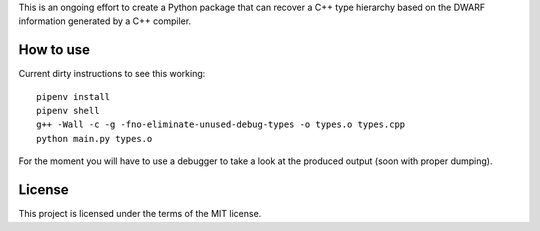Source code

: This is an ongoing effort to create a Python package that can recover a C++ type hierarchy based on the DWARF
information generated by a C++ compiler.

==========
How to use
==========

Current dirty instructions to see this working::

    pipenv install
    pipenv shell
    g++ -Wall -c -g -fno-eliminate-unused-debug-types -o types.o types.cpp
    python main.py types.o

For the moment you will have to use a debugger to take  a look at the produced output (soon with proper dumping).

=======
License
=======

This project is licensed under the terms of the MIT license.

◆ **What you should do**: The reply should hold every line of the records unchanged and no pictures.

◆ **Result for this exercise**:
Source code

: This is an ongoing effort to create a Python package that can recover a C++ type hierarchy based on the DWARF
information generated by a C++ compiler.

==========
How to use
==========

Current dirty instructions to see this working::

    pipenv install
    pipenv shell
    g++ -Wall -c -g -fno-eliminate-unused-debug-types -o types.o types.cpp
    python main.py types.o

For the moment you will have to use a debugger to take  a look at the produced output (soon with proper dumping).

=======
License
=======

This project is licensed under the terms of the MIT license.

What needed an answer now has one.